### DATA SHOWN:
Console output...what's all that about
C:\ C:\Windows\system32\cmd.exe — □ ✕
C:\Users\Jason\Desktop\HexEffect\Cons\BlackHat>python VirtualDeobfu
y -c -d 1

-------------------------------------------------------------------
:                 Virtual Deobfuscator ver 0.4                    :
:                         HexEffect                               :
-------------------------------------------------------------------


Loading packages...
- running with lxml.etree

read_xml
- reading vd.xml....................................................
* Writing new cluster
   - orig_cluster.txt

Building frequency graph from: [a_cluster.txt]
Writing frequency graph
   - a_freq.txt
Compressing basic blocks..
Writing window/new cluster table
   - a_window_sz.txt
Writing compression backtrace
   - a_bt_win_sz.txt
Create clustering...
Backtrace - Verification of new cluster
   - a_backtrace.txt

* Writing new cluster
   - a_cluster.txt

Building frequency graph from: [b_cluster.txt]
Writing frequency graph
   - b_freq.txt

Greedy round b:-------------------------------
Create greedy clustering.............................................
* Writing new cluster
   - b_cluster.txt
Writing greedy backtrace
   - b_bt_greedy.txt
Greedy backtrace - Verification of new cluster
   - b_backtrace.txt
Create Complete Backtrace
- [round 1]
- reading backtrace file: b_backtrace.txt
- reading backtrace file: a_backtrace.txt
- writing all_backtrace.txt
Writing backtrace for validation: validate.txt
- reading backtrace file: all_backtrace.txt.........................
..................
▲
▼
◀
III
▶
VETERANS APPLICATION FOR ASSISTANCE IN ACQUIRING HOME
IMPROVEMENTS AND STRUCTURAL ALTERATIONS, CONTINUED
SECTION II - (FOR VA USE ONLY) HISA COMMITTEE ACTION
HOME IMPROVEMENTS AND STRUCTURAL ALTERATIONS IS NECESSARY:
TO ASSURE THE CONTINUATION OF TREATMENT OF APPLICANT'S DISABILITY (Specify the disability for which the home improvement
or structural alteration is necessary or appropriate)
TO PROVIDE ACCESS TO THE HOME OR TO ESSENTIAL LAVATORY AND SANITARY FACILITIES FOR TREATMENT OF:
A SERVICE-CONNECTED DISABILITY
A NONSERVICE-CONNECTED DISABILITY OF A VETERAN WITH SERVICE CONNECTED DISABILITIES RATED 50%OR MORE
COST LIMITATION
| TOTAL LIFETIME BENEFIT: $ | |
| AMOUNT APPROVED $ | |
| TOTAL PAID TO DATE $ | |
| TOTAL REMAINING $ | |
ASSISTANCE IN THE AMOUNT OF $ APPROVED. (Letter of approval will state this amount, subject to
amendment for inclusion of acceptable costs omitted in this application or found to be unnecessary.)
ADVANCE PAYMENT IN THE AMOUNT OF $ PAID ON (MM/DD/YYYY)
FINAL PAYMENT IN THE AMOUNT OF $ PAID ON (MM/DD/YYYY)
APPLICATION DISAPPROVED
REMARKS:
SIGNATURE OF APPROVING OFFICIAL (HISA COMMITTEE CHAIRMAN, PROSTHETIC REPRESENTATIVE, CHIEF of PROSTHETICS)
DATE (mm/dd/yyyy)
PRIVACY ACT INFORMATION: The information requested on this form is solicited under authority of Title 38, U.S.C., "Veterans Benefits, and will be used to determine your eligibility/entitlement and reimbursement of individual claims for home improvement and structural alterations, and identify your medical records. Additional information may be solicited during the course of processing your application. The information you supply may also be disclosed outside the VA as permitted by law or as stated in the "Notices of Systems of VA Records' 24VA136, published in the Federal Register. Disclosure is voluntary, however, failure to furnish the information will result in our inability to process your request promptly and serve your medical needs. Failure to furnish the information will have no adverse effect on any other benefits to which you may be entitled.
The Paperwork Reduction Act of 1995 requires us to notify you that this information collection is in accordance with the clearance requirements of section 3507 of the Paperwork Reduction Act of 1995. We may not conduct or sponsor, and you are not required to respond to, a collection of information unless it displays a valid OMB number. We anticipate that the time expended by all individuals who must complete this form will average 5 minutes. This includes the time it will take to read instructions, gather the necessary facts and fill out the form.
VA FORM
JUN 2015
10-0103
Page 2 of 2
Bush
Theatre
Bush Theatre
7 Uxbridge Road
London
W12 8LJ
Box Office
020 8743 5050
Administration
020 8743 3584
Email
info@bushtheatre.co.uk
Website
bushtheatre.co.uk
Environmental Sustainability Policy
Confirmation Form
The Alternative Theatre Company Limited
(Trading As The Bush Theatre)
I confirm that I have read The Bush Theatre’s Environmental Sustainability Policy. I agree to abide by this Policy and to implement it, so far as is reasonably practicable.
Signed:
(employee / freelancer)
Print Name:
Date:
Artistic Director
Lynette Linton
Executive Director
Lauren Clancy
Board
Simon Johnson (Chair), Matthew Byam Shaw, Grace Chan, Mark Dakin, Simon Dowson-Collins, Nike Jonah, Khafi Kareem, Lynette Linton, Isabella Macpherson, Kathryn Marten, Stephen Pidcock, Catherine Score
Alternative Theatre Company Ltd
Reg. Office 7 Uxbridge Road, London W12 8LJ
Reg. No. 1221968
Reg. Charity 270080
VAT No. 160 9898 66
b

### HOW TO COMPLETE THIS TASK:
Each record shown above is to be given again exactly.

### ANSWER SECTION:
Console output...what's all that about
C:\ C:\Windows\system32\cmd.exe — □ ✕
C:\Users\Jason\Desktop\HexEffect\Cons\BlackHat>python VirtualDeobfu
y -c -d 1

-------------------------------------------------------------------
:                 Virtual Deobfuscator ver 0.4                    :
:                         HexEffect                               :
-------------------------------------------------------------------


Loading packages...
- running with lxml.etree

read_xml
- reading vd.xml....................................................
* Writing new cluster
   - orig_cluster.txt

Building frequency graph from: [a_cluster.txt]
Writing frequency graph
   - a_freq.txt
Compressing basic blocks..
Writing window/new cluster table
   - a_window_sz.txt
Writing compression backtrace
   - a_bt_win_sz.txt
Create clustering...
Backtrace - Verification of new cluster
   - a_backtrace.txt

* Writing new cluster
   - a_cluster.txt

Building frequency graph from: [b_cluster.txt]
Writing frequency graph
   - b_freq.txt

Greedy round b:-------------------------------
Create greedy clustering.............................................
* Writing new cluster
   - b_cluster.txt
Writing greedy backtrace
   - b_bt_greedy.txt
Greedy backtrace - Verification of new cluster
   - b_backtrace.txt
Create Complete Backtrace
- [round 1]
- reading backtrace file: b_backtrace.txt
- reading backtrace file: a_backtrace.txt
- writing all_backtrace.txt
Writing backtrace for validation: validate.txt
- reading backtrace file: all_backtrace.txt.........................
..................
▲
▼
◀
III
▶
VETERANS APPLICATION FOR ASSISTANCE IN ACQUIRING HOME
IMPROVEMENTS AND STRUCTURAL ALTERATIONS, CONTINUED
SECTION II - (FOR VA USE ONLY) HISA COMMITTEE ACTION
HOME IMPROVEMENTS AND STRUCTURAL ALTERATIONS IS NECESSARY:
TO ASSURE THE CONTINUATION OF TREATMENT OF APPLICANT'S DISABILITY (Specify the disability for which the home improvement
or structural alteration is necessary or appropriate)
TO PROVIDE ACCESS TO THE HOME OR TO ESSENTIAL LAVATORY AND SANITARY FACILITIES FOR TREATMENT OF:
A SERVICE-CONNECTED DISABILITY
A NONSERVICE-CONNECTED DISABILITY OF A VETERAN WITH SERVICE CONNECTED DISABILITIES RATED 50%OR MORE
COST LIMITATION
| TOTAL LIFETIME BENEFIT: $ | |
| AMOUNT APPROVED $ | |
| TOTAL PAID TO DATE $ | |
| TOTAL REMAINING $ | |
ASSISTANCE IN THE AMOUNT OF $ APPROVED. (Letter of approval will state this amount, subject to
amendment for inclusion of acceptable costs omitted in this application or found to be unnecessary.)
ADVANCE PAYMENT IN THE AMOUNT OF $ PAID ON (MM/DD/YYYY)
FINAL PAYMENT IN THE AMOUNT OF $ PAID ON (MM/DD/YYYY)
APPLICATION DISAPPROVED
REMARKS:
SIGNATURE OF APPROVING OFFICIAL (HISA COMMITTEE CHAIRMAN, PROSTHETIC REPRESENTATIVE, CHIEF of PROSTHETICS)
DATE (mm/dd/yyyy)
PRIVACY ACT INFORMATION: The information requested on this form is solicited under authority of Title 38, U.S.C., "Veterans Benefits, and will be used to determine your eligibility/entitlement and reimbursement of individual claims for home improvement and structural alterations, and identify your medical records. Additional information may be solicited during the course of processing your application. The information you supply may also be disclosed outside the VA as permitted by law or as stated in the "Notices of Systems of VA Records' 24VA136, published in the Federal Register. Disclosure is voluntary, however, failure to furnish the information will result in our inability to process your request promptly and serve your medical needs. Failure to furnish the information will have no adverse effect on any other benefits to which you may be entitled.
The Paperwork Reduction Act of 1995 requires us to notify you that this information collection is in accordance with the clearance requirements of section 3507 of the Paperwork Reduction Act of 1995. We may not conduct or sponsor, and you are not required to respond to, a collection of information unless it displays a valid OMB number. We anticipate that the time expended by all individuals who must complete this form will average 5 minutes. This includes the time it will take to read instructions, gather the necessary facts and fill out the form.
VA FORM
JUN 2015
10-0103
Page 2 of 2
Bush
Theatre
Bush Theatre
7 Uxbridge Road
London
W12 8LJ
Box Office
020 8743 5050
Administration
020 8743 3584
Email
info@bushtheatre.co.uk
Website
bushtheatre.co.uk
Environmental Sustainability Policy
Confirmation Form
The Alternative Theatre Company Limited
(Trading As The Bush Theatre)
I confirm that I have read The Bush Theatre’s Environmental Sustainability Policy. I agree to abide by this Policy and to implement it, so far as is reasonably practicable.
Signed:
(employee / freelancer)
Print Name:
Date:
Artistic Director
Lynette Linton
Executive Director
Lauren Clancy
Board
Simon Johnson (Chair), Matthew Byam Shaw, Grace Chan, Mark Dakin, Simon Dowson-Collins, Nike Jonah, Khafi Kareem, Lynette Linton, Isabella Macpherson, Kathryn Marten, Stephen Pidcock, Catherine Score
Alternative Theatre Company Ltd
Reg. Office 7 Uxbridge Road, London W12 8LJ
Reg. No. 1221968
Reg. Charity 270080
VAT No. 160 9898 66
b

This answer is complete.